The complexity of fully decolonizing African countries is evident but we also need to briefly address the question about investment opportunities in resource-rich African countries. While I do not see any urgency to purchase African resource stocks, we find in Africa not only depressed stock markets but also that mining stock around the world (including in Africa) have become inexpensive following their lengthy bear markets and recent sell-off.

Having said that, I also need to emphasize that African stock markets just like most markets around the world are nowhere near as depressed as they were in 2009 and 2020. Similarly, gold mining companies are depressed when compared to their highs in 2006/2007 and in 2020 but hardly so when compared to their lows in 2015 and 2019. The reason I am bringing up resource companies in Africa, is that, as I have already discussed last month, Real Assets are likely to begin to outperform Financial Assets. This especially, once growth expectations vanish because of a recession. In this respect, let me add that Bloomberg stated in a column entitled “Growing Recession Fears Weigh on Consumer Confidence” that “Souring confidence across the board paints a bleak picture for spending ahead, indicating dwindling momentum for economic growth.”

The other day, the stock of Oracle broke down by 12% in one day. [It is down 16% in two weeks.] Oracle’s sharp breakdown in just one day is far from unique. More and more stocks (NFLX, AMZN, just to mention two) seem to be breaking down abruptly from strong uptrends, and a large number of stocks seem to have become vulnerable including Apple (AAPL), and are about to break down below important support levels.

A subtitle in the August monthly report read: Money will likely shift out of FAANG and related Stocks into Financials, Energy, Value and Foreign Stocks. I still maintain this stance, whereby I need to admit that even among some energy, financials, value stocks and emerging markets, there have been some breakdowns, which are disconcerting.

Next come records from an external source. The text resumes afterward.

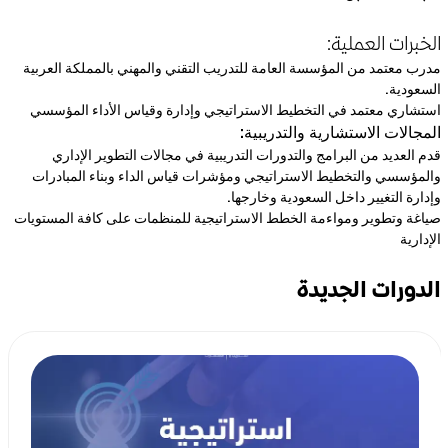
الخبرات العملية:
مدرب معتمد من المؤسسة العامة للتدريب التقني والمهني بالمملكة العربية
السعودية.
استشاري معتمد في التخطيط الاستراتيجي وإدارة وقياس الأداء المؤسسي
المجالات الاستشارية والتدريبية:
قدم العديد من البرامج والتدورات التدريبية في مجالات التطوير الإداري
والمؤسسي والتخطيط الاستراتيجي ومؤشرات قياس الداء وبناء المبادرات
وإدارة التغيير داخل السعودية وخارجها.
صياغة وتطوير ومواءمة الخطط الاستراتيجية للمنظمات على كافة المستويات
الإدارية
الدورات الجديدة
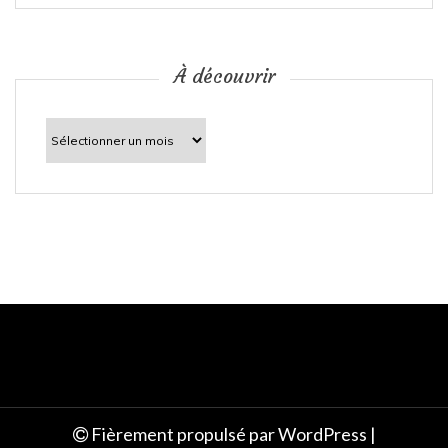
i
c
À découvrir
l
À
découvrir
e
Fièrement propulsé par WordPress
|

An important point about Breakdowns to consider is the following: does the breakdown occur after an extended uptrend or does the breakdown occur following a well-established downtrend. If the breakdown appears after an extended uptrend, it may signal a major change in the trend from up to down. If on the other hand the breakdown happens within an already established downtrend it may (but not always) signal an approaching major low or a panic low. Let me provide a concrete example. The long-term US Treasury ETF (TLT) has more recently been gapping down after a lengthy downtrend. [In technical jargon we may be dealing with either a “continuation” or an “exhaustion gap.”]

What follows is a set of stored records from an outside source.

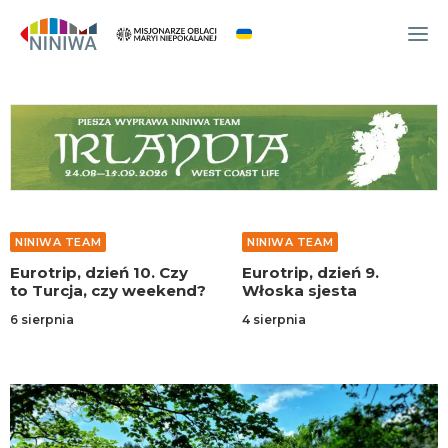
WYDARZENIA
O NAS
WSPÓLNOTA
OCM
NINIWA TEAM
NINIWA TEAM
NINIWA TEAM
Eurotrip, dzień 10. Czy
Eurotrip, dzień 9.
FESTIWAL ŻYCIA
to Turcja, czy weekend?
Włoska sjesta
WOLONTARIAT
6 sierpnia
4 sierpnia
AKTUALNOŚCI
ARTYKUŁY
NINIWA BUD
SKLEP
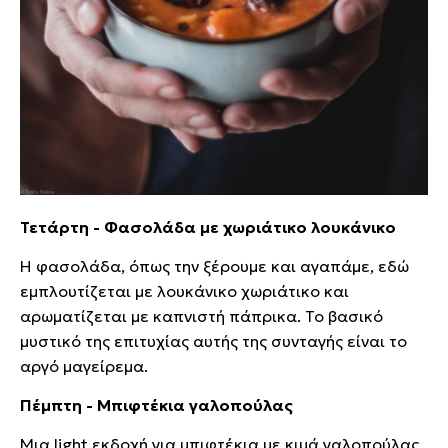
Τετάρτη - Φασολάδα με χωριάτικο λουκάνικο
Η φασολάδα, όπως την ξέρουμε και αγαπάμε, εδώ
εμπλουτίζεται με λουκάνικο χωριάτικο και
αρωματίζεται με καπνιστή πάπρικα. Το βασικό
μυστικό της επιτυχίας αυτής της συνταγής είναι το
αργό μαγείρεμα.
Πέμπτη - Μπιφτέκια γαλοπούλας
Μια light εκδοχή για μπιφτέκια με κιμά γαλοπούλας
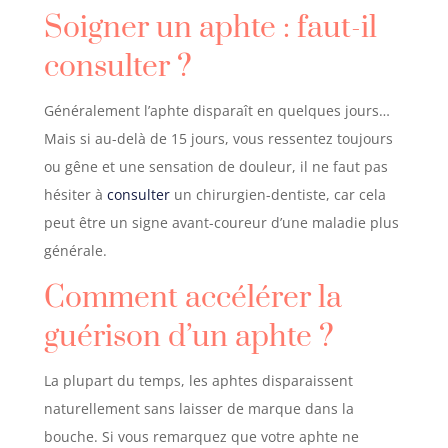
Soigner un aphte : faut-il
consulter ?
Généralement l’aphte disparaît en quelques jours…
Mais si au-delà de 15 jours, vous ressentez toujours
ou gêne et une sensation de douleur, il ne faut pas
hésiter à
consulter
un chirurgien-dentiste, car cela
peut être un signe avant-coureur d’une maladie plus
générale.
Comment accélérer la
guérison d’un aphte ?
La plupart du temps, les aphtes disparaissent
naturellement sans laisser de marque dans la
bouche. Si vous remarquez que votre aphte ne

Looking at the chart of the long-term Treasury ETF would suggest that we are well along in a downtrend and, given the support that exists around 80, which dates back to 2014, a major low should shortly approach. A major low is also overdue because Treasuries are becoming deeply oversold from both a long-term and short-term perspective. Now, compare this market condition with the charts of Nvidia, Oracle and Apple, and you will see a striking difference in the position of these stocks within the market cycle compared to US Treasuries. Whereas US Treasuries are clearly oversold and far along in a downtrend, NVDA, ORCL, and AAPL (and most FAANG related stocks) may be oversold in the very short-term but certainly not so in the long-term.

Equally, most emerging markets including Hong Kong and China have recently broken down after some lengthy downtrends. Amidst extremely bad investors’ sentiment, both markets are likely to shortly reach major lows.

Equally, I would argue that the recent breakdown in mining stocks could lead to a major low in this sector from which a powerful rebound could occur. At the same time that bonds, precious metals and emerging markets are grossly oversold, the US dollar seems to have become overbought.

But for now, the US stock market looks like a strapless bra; most of investors are wondering what is holding it up while others are waiting for it to drop so they can grab the opportunity with both hands.